Nas palavras de Passos Coelho, o Governo está assim a «procurar conjugar» o que diz ser «o efeito de médio e longo prazo de várias medidas de efeito estrutural» com o «encontrar nos mecanismos de financiamento formas consistentes de melhorar a posição das PME, sobretudo quando orientadas para a produção de bens e serviços transacionáveis».
Jerónimo de Sousa não deixou de registar a absoluta ausência de referência do chefe do Governo ao mercado interno e à capacidade de consumo das pessoas.
E quanto aos referidos incentivos ao crédito fiscal a verdade é que nada do que foi dito pelo chefe do Governo desfez as dúvidas suscitadas pelo líder do PCP quanto à eficácia de tais medidas. É que passados estes anos todos, «ouvindo dos governos tantos programas, tantos planos, tantas medidas, tantos anúncios que depois não deram em nada», são mais do que legítimas tais reservas. Além de que o «papel aguenta tudo aquilo que se queira lá pôr», sublinhou.
A farsa
Repetida à exaustão pelo Governo é a afirmação de que «não há dinheiro», sempre que se trata de justificar novos cortes nas funções do Estado ou nos apoios sociais. E as pessoas perguntam: «para onde foi o dinheiro?» Essa foi também a interrogação formulada por Jerónimo de Sousa, a propósito do último Conselho Europeu e do «combate à fraude e evasão fiscais» que ocupou parte da sua agenda.

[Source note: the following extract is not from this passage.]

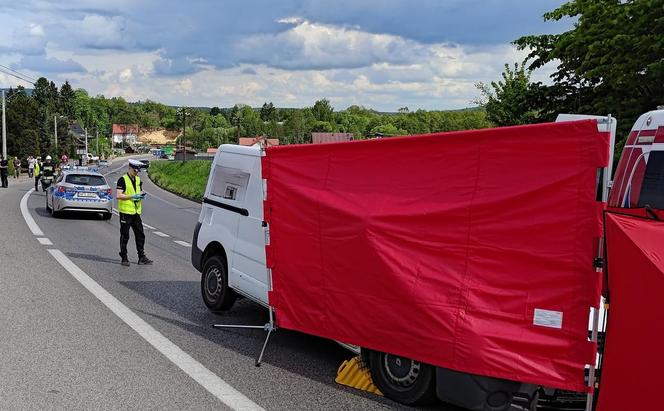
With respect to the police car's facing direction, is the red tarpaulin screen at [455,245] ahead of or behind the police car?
behind

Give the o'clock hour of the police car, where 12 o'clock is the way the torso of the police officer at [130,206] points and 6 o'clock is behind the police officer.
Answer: The police car is roughly at 7 o'clock from the police officer.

Ora estima-se, referiu o Secretário-geral do PCP, que as «perdas causadas pela fraude e evasão fiscais atingem cerca de um milhão de milhões de euros por ano na Europa», sendo que destes «uns milhares de milhões de euros são portugueses».
Lembrou ainda que, aquando do início da crise em 2007, estiveram reunidos o G20, o Conselho Europeu e a Comissão Europeia, os quais, perante o escândalo da crise e suas consequências, «vieram anunciar grandes medidas de combate aos offshores, a necessidade de medidas de controlo dos mercados, a necessidade de taxar as transacções financeiras».
«E de novo reuniram em 2008 – e medidas nada», prosseguiu o líder comunista, recordando etapas seguintes deste processo: «E reuniram em 2009, em 2010, em 2011, em 2012, em 2013 – e o que decidiram de substancial? Mais uma vez nada ou melhor decidiram o que já haviam antes decidido: “acelerar as acções e melhorar a coordenação a nível europeu”, para se concretizarem em Janeiro de 2015».
Com o primeiro-ministro já sem tempo para responder, Jerónimo de Sousa optou por fim não por uma pergunta mas por uma exclamação: «Ah, vejam lá, em 2015 vão voltar a reunir…»
Uma forma de dizer que tudo não passa de uma farsa!